The last of the length of vintage fabric combined with some offcuts of white to make a unique dress (see 12 March, Recovering Boards and 9 May, Book Club Blouse posts) .
Although it has a recycled linig, the cotton skirt is not the best of quality so the garment may not be a pleasure to wear (in which case the top section will be converted into a bouse!).
May and June have been fallow months for creating – too much gallivanting and way too hot in the sewing room!
Despite the heat, the DofE student has made progress with her project, wedding suits have been altered, darts added to a linen dress, curtains made and shortened (my least favourite tasks) and a stunning wedding gown adjusted – providing three different fabrics to create a plaited headband.
The fabric cut from the curtains will be used for a quilt – the hunt is on for complementary scraps!
Of course, there were Hot Cross Buns at the Easter workshop – and delicious, home-made lemon biscuits.
Participants were learning to knit (thank you ‘Associate Expert Tutor’ Pat), cutting-out a blouse (Duke of Edinburgh project), making progress on the Marta quilt and creating a pom-pom Easter chick.
(Not surprisingly, Sid decided to find somewhere quiet to snooze and did not carry out his usual pattern layout inspection.)
On Friday, a project which has taken over three months to plan and execute was collected.

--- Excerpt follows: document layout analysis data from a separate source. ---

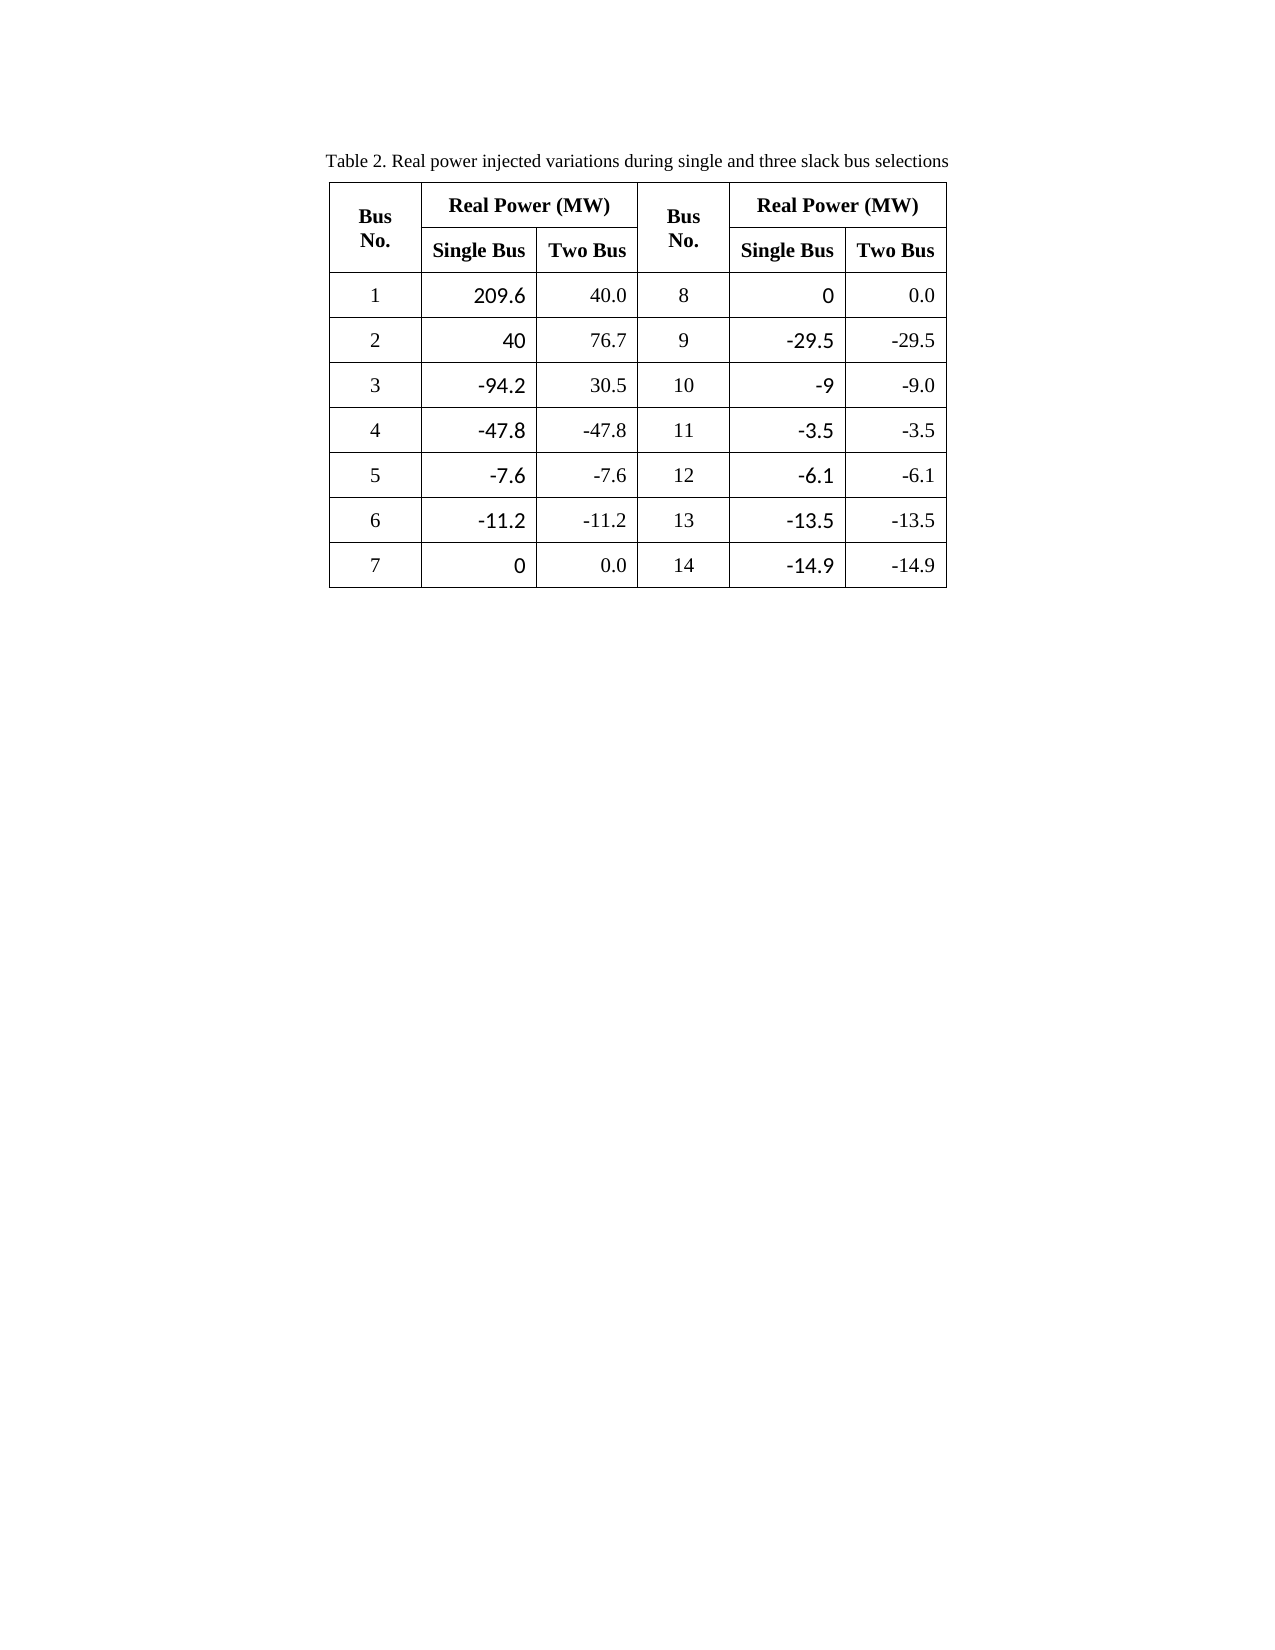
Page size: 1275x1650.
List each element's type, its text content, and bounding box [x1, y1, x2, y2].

table_cell 7 [330, 543, 421, 587]
text Table 2. Real power injected variations during single and three slack bus selections [150, 150, 1125, 172]
table_cell -3.5 [846, 408, 946, 452]
table_cell 0 [730, 273, 845, 317]
table_cell -47.8 [537, 408, 637, 452]
table_header Bus No. [638, 183, 729, 272]
table_cell Two Bus [537, 228, 637, 272]
table_header Bus No. [330, 183, 421, 272]
table_cell Single Bus [730, 228, 845, 272]
table_cell 9 [638, 318, 729, 362]
table_cell 5 [330, 453, 421, 497]
table_cell Two Bus [846, 228, 946, 272]
table_cell 14 [638, 543, 729, 587]
table_cell -3.5 [730, 408, 845, 452]
table_cell -14.9 [846, 543, 946, 587]
table_cell -7.6 [422, 453, 536, 497]
table_cell -29.5 [730, 318, 845, 362]
table_cell -6.1 [730, 453, 845, 497]
table_cell 4 [330, 408, 421, 452]
table_cell -29.5 [846, 318, 946, 362]
table_cell -9 [730, 363, 845, 407]
table_cell -11.2 [422, 498, 536, 542]
table_cell -13.5 [846, 498, 946, 542]
table_cell -11.2 [537, 498, 637, 542]
table_cell -47.8 [422, 408, 536, 452]
table_cell 40.0 [537, 273, 637, 317]
table_header Real Power (MW) [422, 183, 637, 227]
table_cell 11 [638, 408, 729, 452]
table_header Real Power (MW) [730, 183, 946, 227]
table_cell Single Bus [422, 228, 536, 272]
table_cell -94.2 [422, 363, 536, 407]
table_cell 13 [638, 498, 729, 542]
table_cell 6 [330, 498, 421, 542]
table_cell -7.6 [537, 453, 637, 497]
table_cell 40 [422, 318, 536, 362]
table_cell 0.0 [537, 543, 637, 587]
table_cell -13.5 [730, 498, 845, 542]
table_cell -14.9 [730, 543, 845, 587]
table_cell 2 [330, 318, 421, 362]
table_cell 30.5 [537, 363, 637, 407]
table_cell 10 [638, 363, 729, 407]
table_cell 1 [330, 273, 421, 317]
table_cell 8 [638, 273, 729, 317]
table_cell 209.6 [422, 273, 536, 317]
table_cell -6.1 [846, 453, 946, 497]
table_cell 0.0 [846, 273, 946, 317]
table_cell 0 [422, 543, 536, 587]
table_cell 3 [330, 363, 421, 407]
table_cell 12 [638, 453, 729, 497]
table_cell -9.0 [846, 363, 946, 407]
table_cell 76.7 [537, 318, 637, 362]
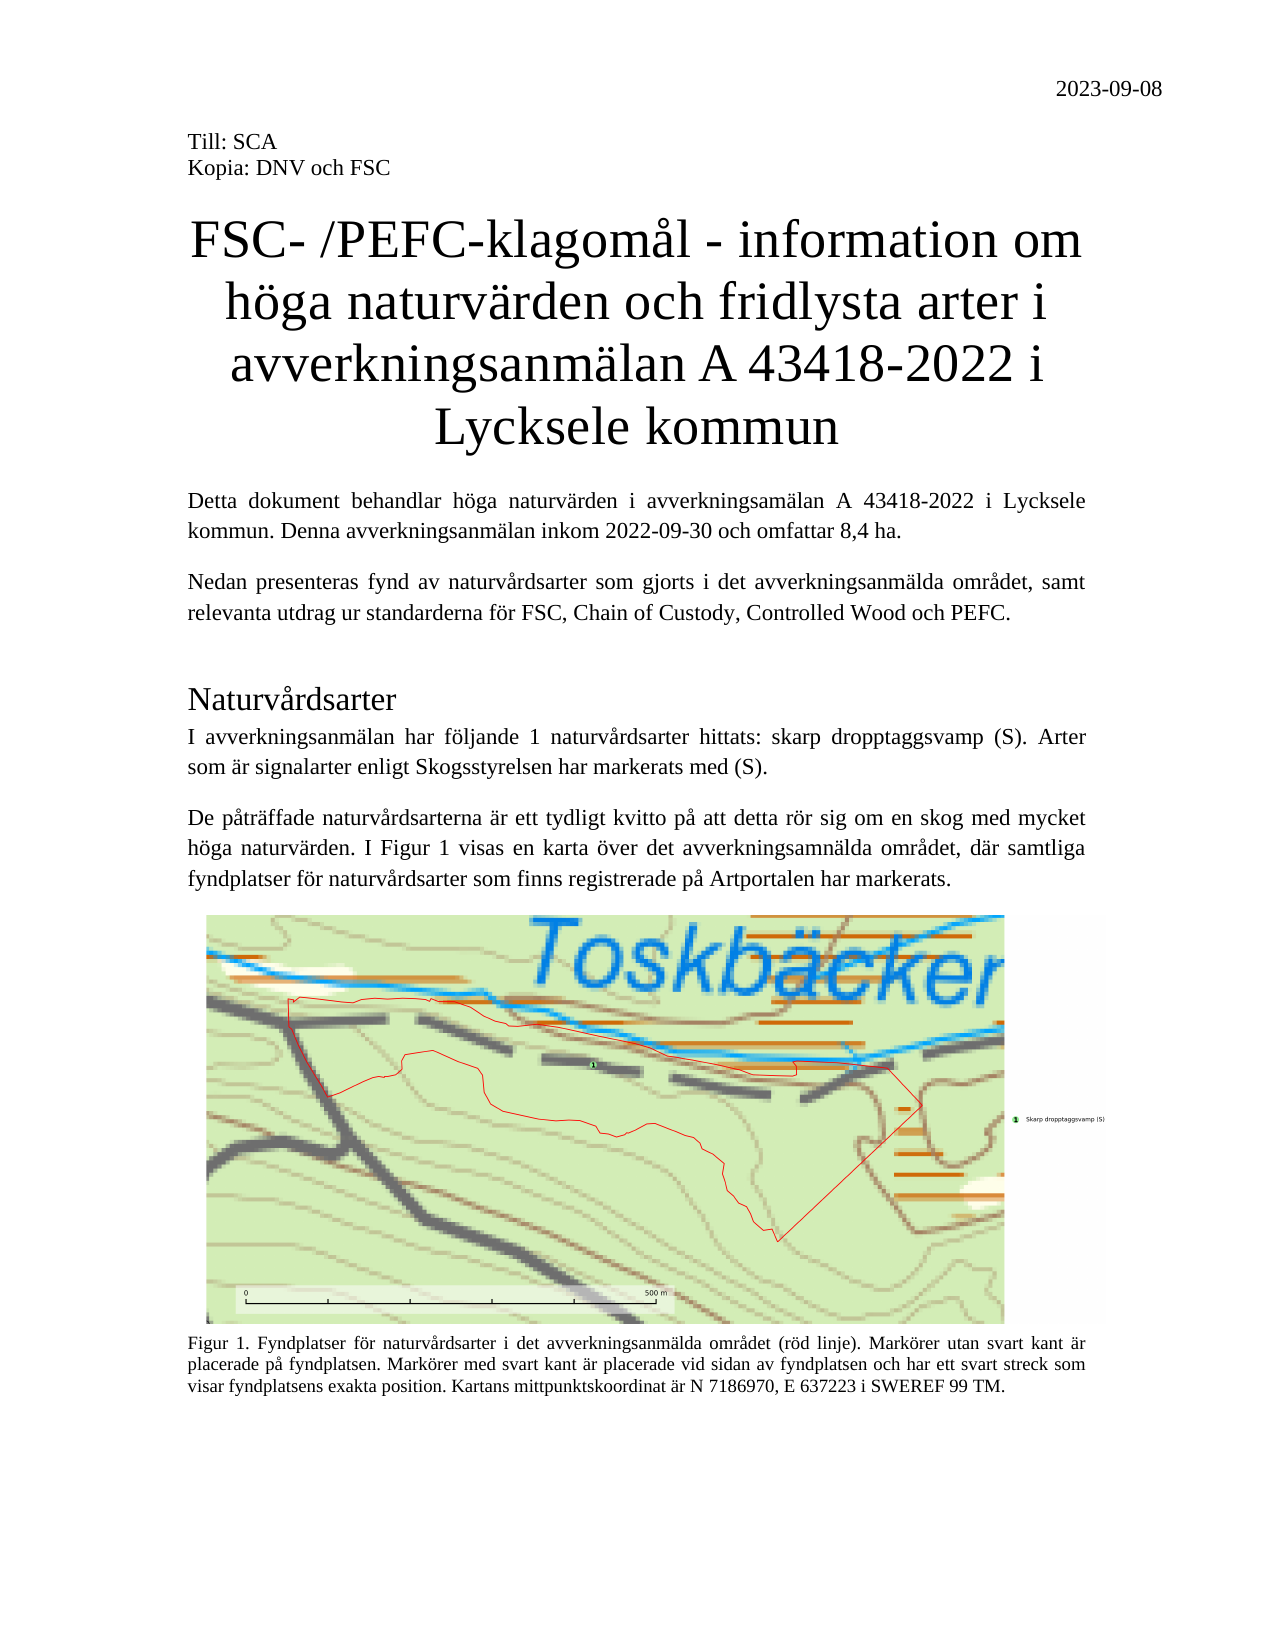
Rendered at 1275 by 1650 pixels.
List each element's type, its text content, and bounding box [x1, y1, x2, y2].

text De påträffade naturvårdsarterna är ett tydligt kvitto på att detta rör sig om en skog med mycket höga naturvärden. I Figur 1 visas en karta över det avverkningsamnälda området, där samtliga fyndplatser för naturvårdsarter som finns registrerade på Artportalen har markerats. [187, 804, 1087, 891]
text Figur 1. Fyndplatser för naturvårdsarter i det avverkningsanmälda området (röd linje). Markörer utan svart kant är placerade på fyndplatsen. Markörer med svart kant är placerade vid sidan av fyndplatsen och har ett svart streck som visar fyndplatsens exakta position. Kartans mittpunktskoordinat är N 7186970, E 637223 i SWEREF 99 TM. [187, 1332, 1087, 1396]
subtitle Naturvårdsarter [187, 679, 1087, 717]
text Nedan presenteras fynd av naturvårdsarter som gjorts i det avverkningsanmälda området, samt relevanta utdrag ur standarderna för FSC, Chain of Custody, Controlled Wood och PEFC. [187, 568, 1087, 625]
title FSC- /PEFC-klagomål - information om höga naturvärden och fridlysta arter i avverkningsanmälan A 43418-2022 i Lycksele kommun [187, 207, 1087, 456]
text I avverkningsanmälan har följande 1 naturvårdsarter hittats: skarp dropptaggsvamp (S). Arter som är signalarter enligt Skogsstyrelsen har markerats med (S). [187, 723, 1087, 779]
text Detta dokument behandlar höga naturvärden i avverkningsamälan A 43418-2022 i Lycksele kommun. Denna avverkningsanmälan inkom 2022-09-30 och omfattar 8,4 ha. [187, 487, 1087, 544]
picture [206, 915, 1107, 1324]
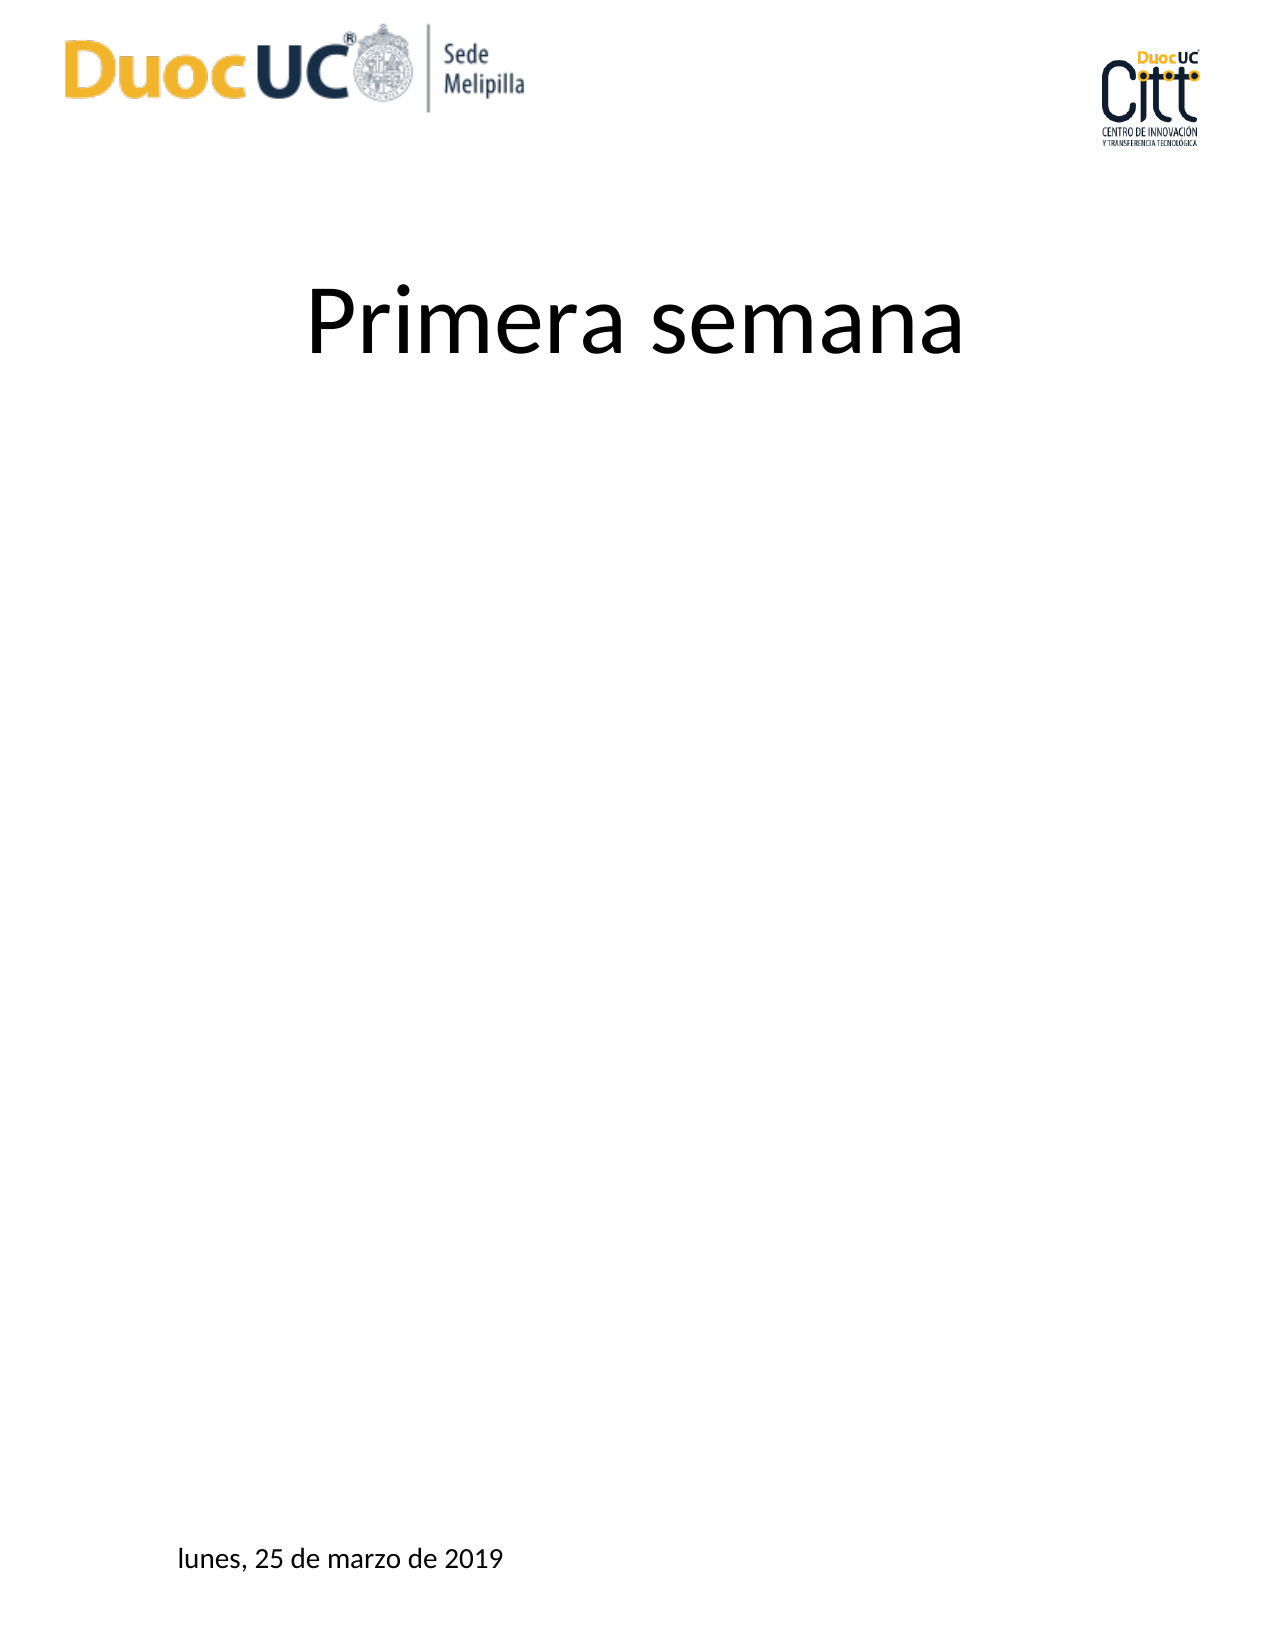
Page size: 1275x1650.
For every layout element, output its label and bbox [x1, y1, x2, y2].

picture [59, 0, 529, 146]
picture [1095, 49, 1207, 146]
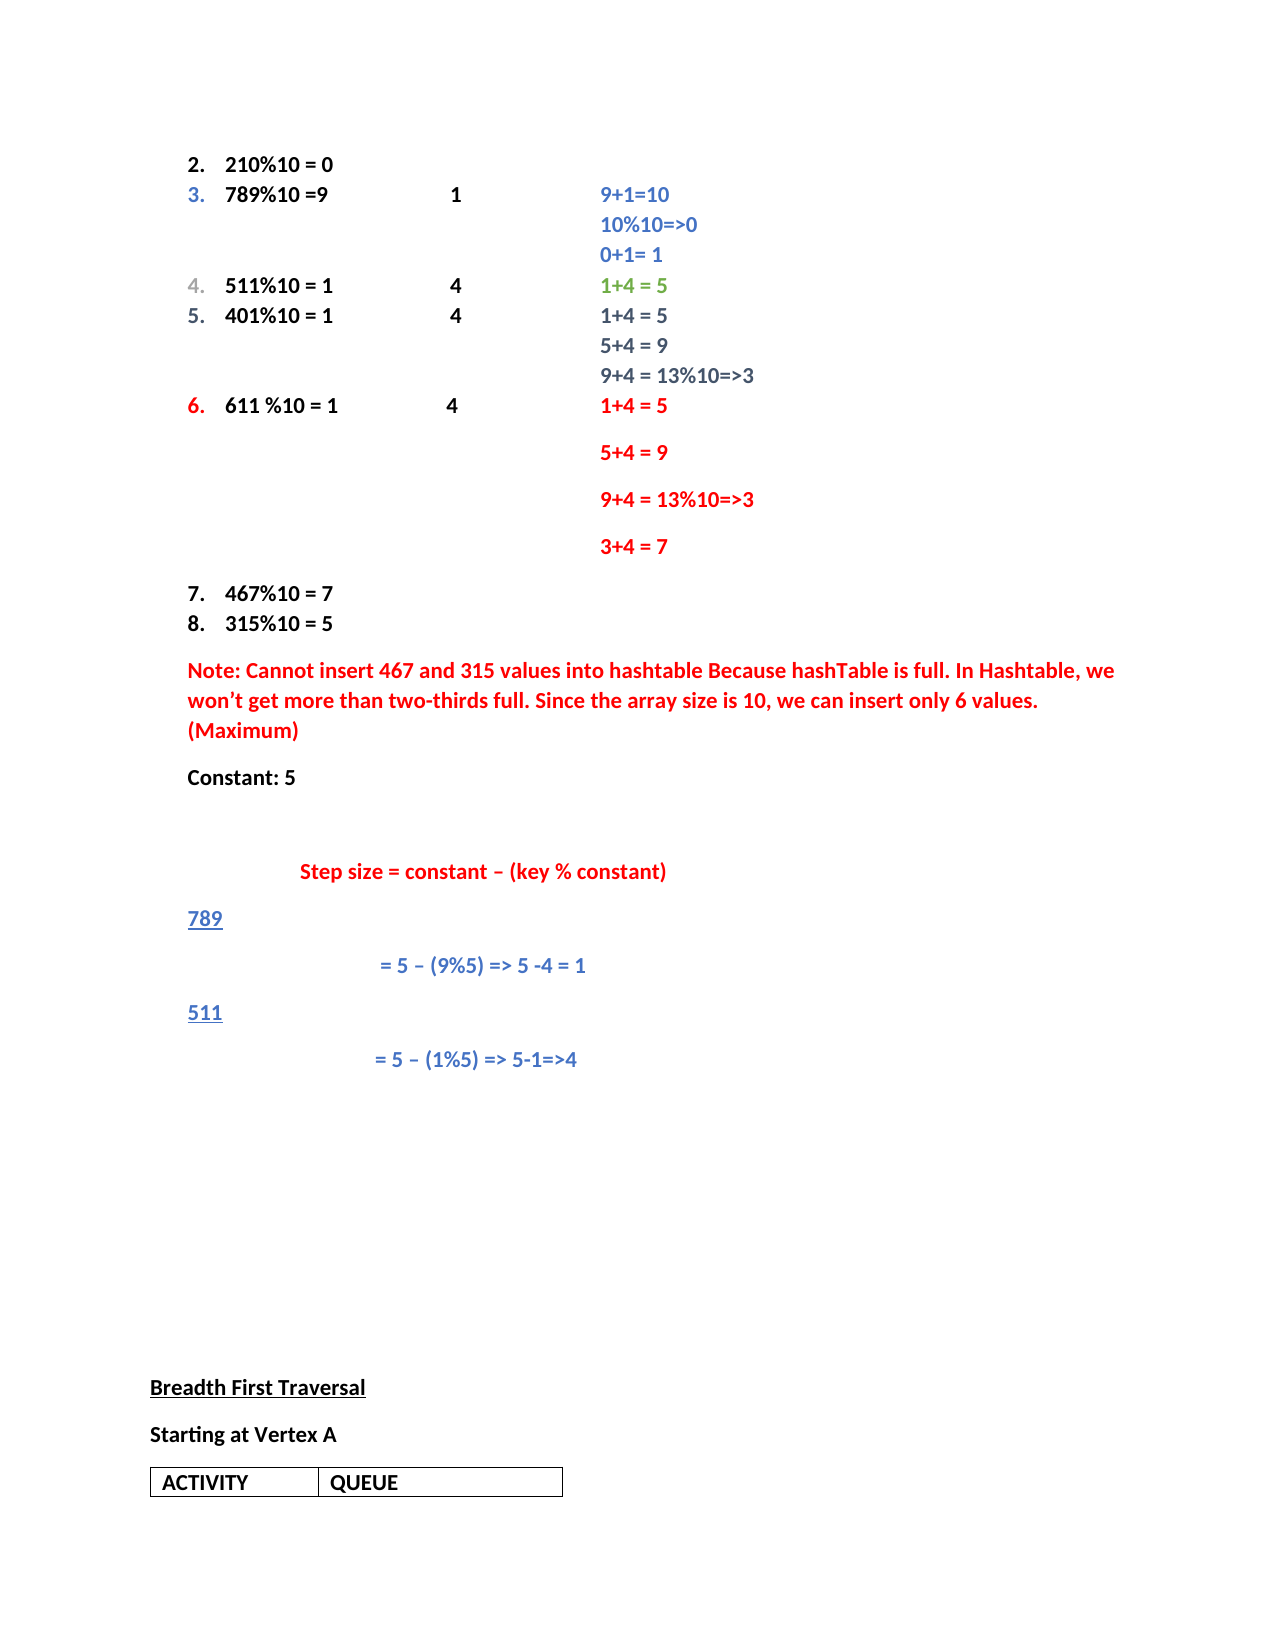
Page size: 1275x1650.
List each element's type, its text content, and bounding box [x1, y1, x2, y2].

text = 5 – (9%5) => 5 -4 = 1 [187, 951, 1125, 979]
list 467%10 = 7 [187, 579, 1125, 607]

The challenge was to convert a set of ‘pre-loved’ curtains for use elsewhere in a seaside holiday home where the ‘vintage’ brown print curtains were in need of replacement. The recycled curtains, a good quality plain textured weave, were too short and there was not quite enough fabric to cover the expanse of windows in the new location.
Sid carrying out an inspection of the fabric:
The solution was to create two sets of curtains by adding blocks in complementary shades of ocean blue – original heading tape and linings were retained and matched.
The result is very pleasing – 10 curtains matching top and bottom!
The fabric remnants were used to make half-a-dozen unique cushions.
Design and calculations:
The exotic bird fabric used to make this simple bedcover was purchased by my grandmother to make curtains and chair covers for the main bedroom when she moved into our house in 1946. The fabric is very robust and one pair of curtains is still in use.
This much-loved, mouse-nibbled, maternity dress made in the 1950s is made of fabric which I wonder may have been designed by the author Judith Kerr who worked for a fabric company after the war and produced work which was remarkably similar.
The garment was carefully taken apart, patched in one place, lined and turned into a simple skirt.